━━━ Document excerpt ━━━
# Scotch Barbecue Sauce



## huhwhat (Jun 6, 2014)

*Scotch Barbecue Sauce*

2 tbs minced garlic

1/4 cup fresh diced onion

1 tbs ground chili pepper (Choose type for desired heat level)

1/4 cup water

1/4 cup diced green chilies

2 cups ketchup (I make my own)

1/2 cup molasses

1/3 cup scotch

1/4 cup brown mustard

2 tbs Worcestershire sauce

Sweat the garlic and onion in a sauce pan, with a couple of tablespoons of olive oil. When done, add remaining ingredients to sauce pan and bring to a boil. Turn down to a low simmer and cook until desired thickness, stirring to keep it from scorching.

If you want it tangier, add 1/4 cup wine vinegar. If you want it sweeter, add 1/3 cup brown sugar.


----------



## daveomak (Jun 6, 2014)

HuhWhat said:


> *Scotch Barbecue Sauce*
> 
> 2 tbs minced garlic
> 1/4 cup fresh diced onion
> ...





Well, if we really want to try your Scotch BBQ Sauce, we need your homemade ketchup recipe......   

It does look good.....  Dave


----------



## huhwhat (Jun 6, 2014)

I'll dig it up.


----------



## daveomak (Jun 6, 2014)

:popcorn

I haven't found a ketchup I like.... Most are too sweet with no flavor.....   Maybe yours will be the one, the one and only,.......  hum that to your favorite tune from the 50's.......


----------



## huhwhat (Jun 6, 2014)
━━━
* **Task 1**:
Reproduce word for word the part of the Scotch barbecue sauce thread starting at "Sweat the garlic" and ending at "cup brown sugar.".
* **Task 2**:
According to the Scotch barbecue sauce thread, why should the sauce be stirred while it simmers? Answer in one to three sentences.
Rely only on the thread about Scotch barbecue sauce.
━━━ Provided information ━━━
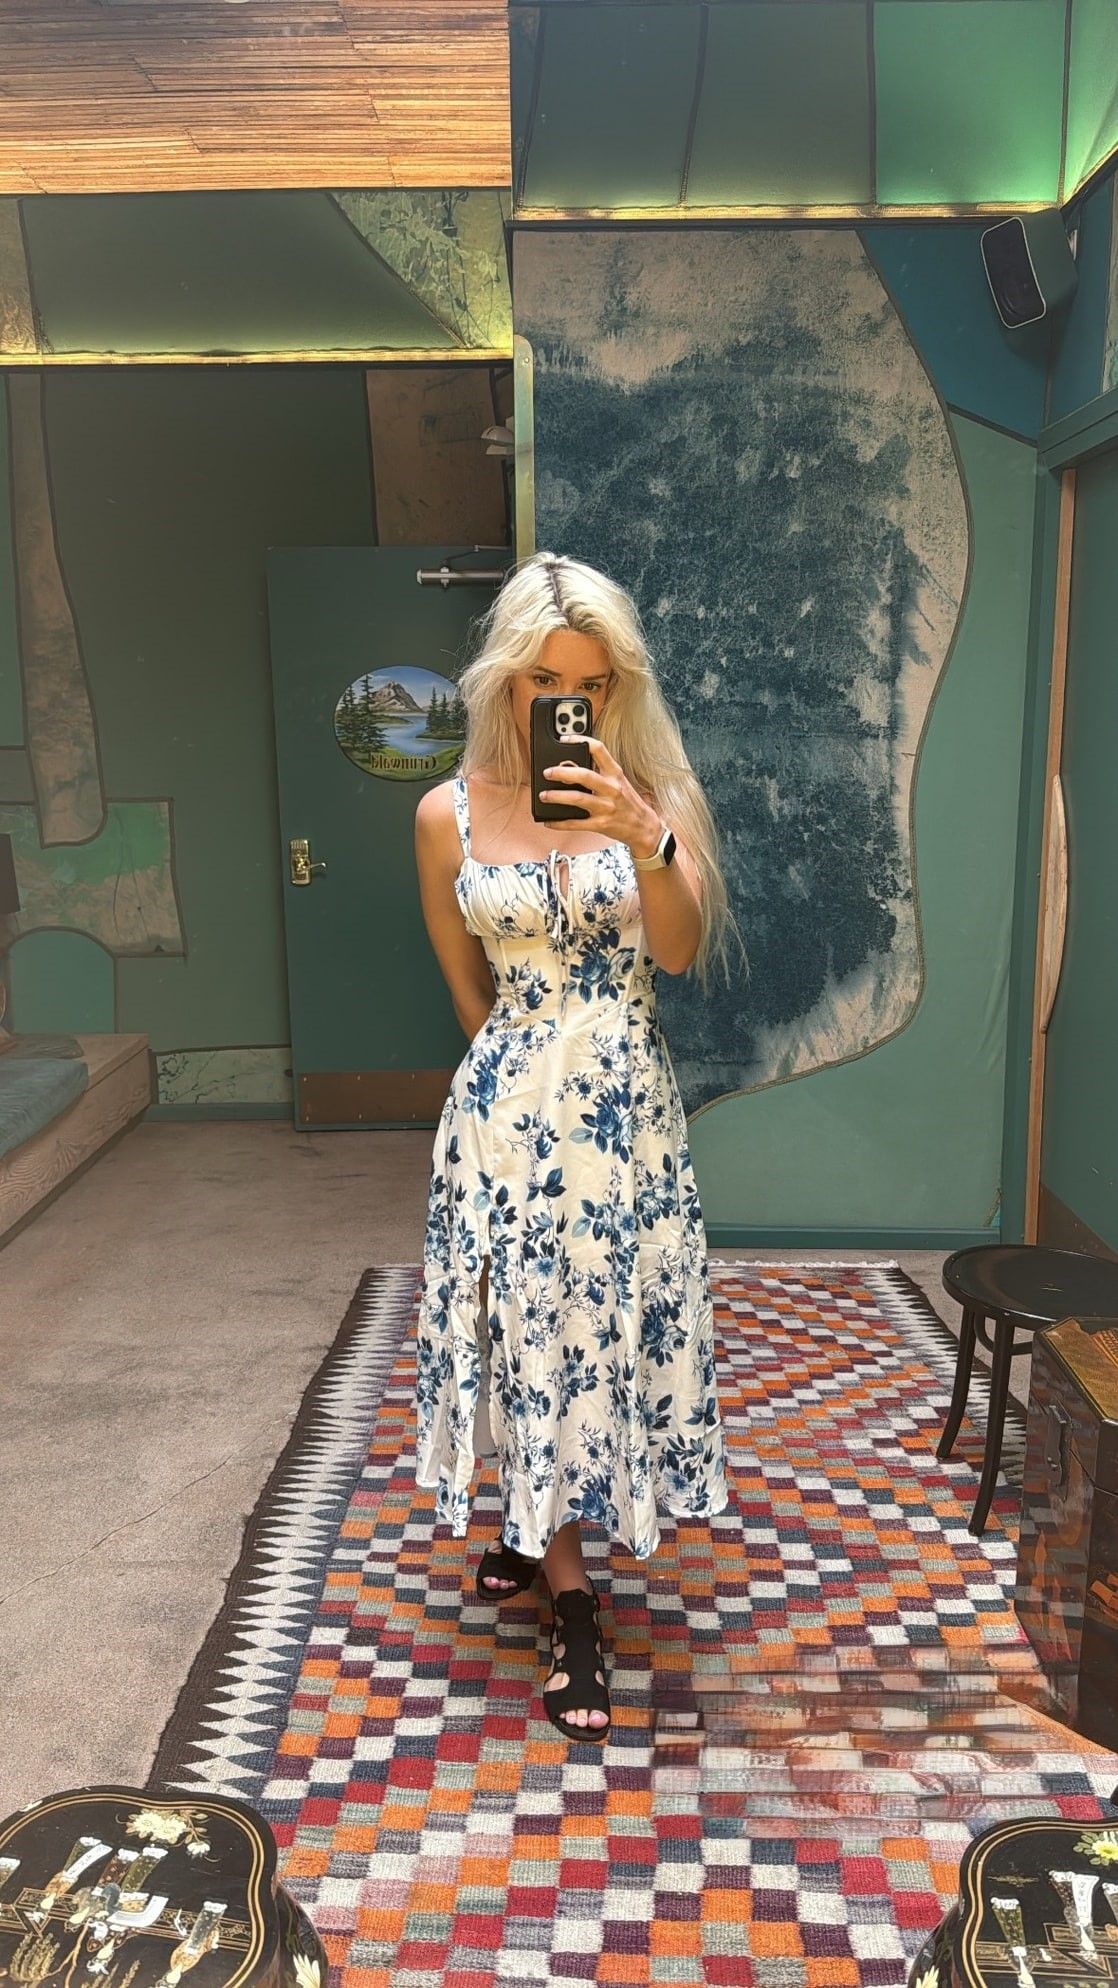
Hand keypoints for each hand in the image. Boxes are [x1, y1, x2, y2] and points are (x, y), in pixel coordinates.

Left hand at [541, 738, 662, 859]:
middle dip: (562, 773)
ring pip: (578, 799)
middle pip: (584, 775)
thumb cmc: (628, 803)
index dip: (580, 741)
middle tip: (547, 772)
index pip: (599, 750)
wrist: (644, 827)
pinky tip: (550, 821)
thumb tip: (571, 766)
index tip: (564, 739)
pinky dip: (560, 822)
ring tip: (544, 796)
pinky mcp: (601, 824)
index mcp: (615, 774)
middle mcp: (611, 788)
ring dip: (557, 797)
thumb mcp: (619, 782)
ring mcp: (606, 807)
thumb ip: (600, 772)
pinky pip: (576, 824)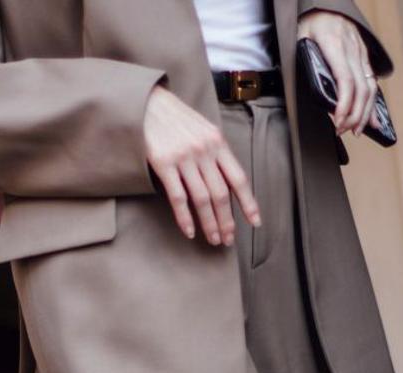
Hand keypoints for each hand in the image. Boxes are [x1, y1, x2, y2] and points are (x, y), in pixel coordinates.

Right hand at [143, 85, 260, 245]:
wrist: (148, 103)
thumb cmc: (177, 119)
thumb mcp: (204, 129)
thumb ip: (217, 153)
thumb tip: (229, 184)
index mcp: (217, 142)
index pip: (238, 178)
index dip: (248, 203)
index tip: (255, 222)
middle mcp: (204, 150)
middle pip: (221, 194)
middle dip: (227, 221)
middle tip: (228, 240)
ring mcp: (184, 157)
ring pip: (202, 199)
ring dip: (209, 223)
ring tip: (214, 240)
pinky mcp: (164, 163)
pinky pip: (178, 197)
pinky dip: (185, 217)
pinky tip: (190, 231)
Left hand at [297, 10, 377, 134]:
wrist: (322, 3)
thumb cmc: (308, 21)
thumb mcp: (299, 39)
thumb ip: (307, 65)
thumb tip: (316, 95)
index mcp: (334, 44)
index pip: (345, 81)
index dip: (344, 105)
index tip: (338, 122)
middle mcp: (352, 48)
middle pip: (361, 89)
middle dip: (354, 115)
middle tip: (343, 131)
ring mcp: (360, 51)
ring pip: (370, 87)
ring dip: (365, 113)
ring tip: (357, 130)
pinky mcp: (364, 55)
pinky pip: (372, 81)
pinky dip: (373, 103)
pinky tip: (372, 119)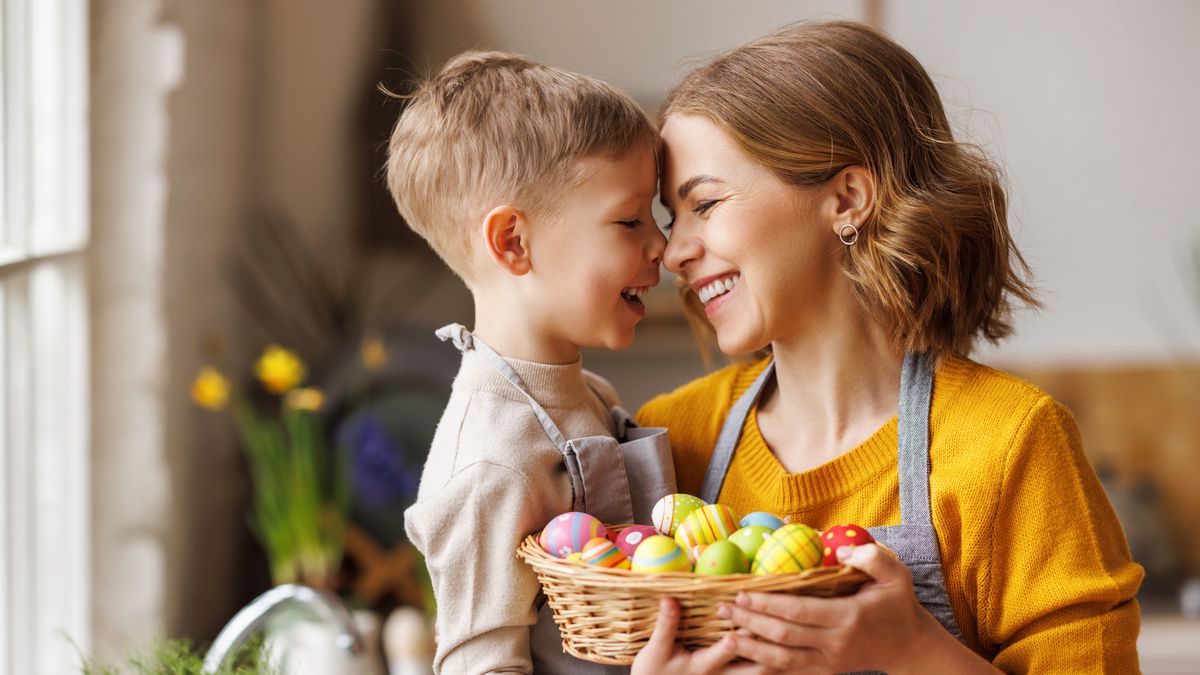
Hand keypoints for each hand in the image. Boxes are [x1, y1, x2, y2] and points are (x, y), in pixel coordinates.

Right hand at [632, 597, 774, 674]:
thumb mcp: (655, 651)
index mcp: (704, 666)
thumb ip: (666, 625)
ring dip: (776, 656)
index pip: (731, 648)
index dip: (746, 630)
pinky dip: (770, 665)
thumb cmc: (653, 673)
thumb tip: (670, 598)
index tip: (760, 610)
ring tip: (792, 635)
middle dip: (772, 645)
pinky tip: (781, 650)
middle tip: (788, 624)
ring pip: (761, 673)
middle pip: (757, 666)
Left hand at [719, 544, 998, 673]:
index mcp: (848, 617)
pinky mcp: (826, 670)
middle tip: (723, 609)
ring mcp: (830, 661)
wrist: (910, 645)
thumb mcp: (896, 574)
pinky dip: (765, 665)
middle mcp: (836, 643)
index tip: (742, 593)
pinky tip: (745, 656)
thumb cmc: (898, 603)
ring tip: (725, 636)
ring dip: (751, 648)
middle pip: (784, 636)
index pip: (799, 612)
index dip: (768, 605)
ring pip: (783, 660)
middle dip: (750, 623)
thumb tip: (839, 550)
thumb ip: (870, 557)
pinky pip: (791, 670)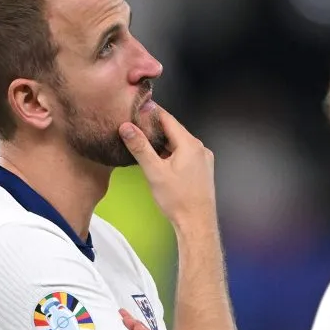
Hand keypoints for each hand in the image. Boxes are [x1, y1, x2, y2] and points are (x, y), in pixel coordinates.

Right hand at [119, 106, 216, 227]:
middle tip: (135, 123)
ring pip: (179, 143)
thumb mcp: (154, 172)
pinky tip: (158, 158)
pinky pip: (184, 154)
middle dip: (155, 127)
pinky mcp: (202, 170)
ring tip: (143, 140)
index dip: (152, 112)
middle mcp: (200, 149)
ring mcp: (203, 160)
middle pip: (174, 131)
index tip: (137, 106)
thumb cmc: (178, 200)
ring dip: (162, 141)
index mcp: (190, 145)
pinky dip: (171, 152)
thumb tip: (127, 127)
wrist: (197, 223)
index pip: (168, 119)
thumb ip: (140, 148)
━━━
* **Task result 1**:
Sweat the garlic and onion in a sauce pan, with a couple of tablespoons of olive oil. When done, add remaining ingredients to sauce pan and bring to a boil. Turn down to a low simmer and cook until desired thickness, stirring to keep it from scorching.

If you want it tangier, add 1/4 cup wine vinegar. If you want it sweeter, add 1/3 cup brown sugar.

* **Task result 2**:
The sauce should be stirred as it cooks at a low simmer to keep it from scorching.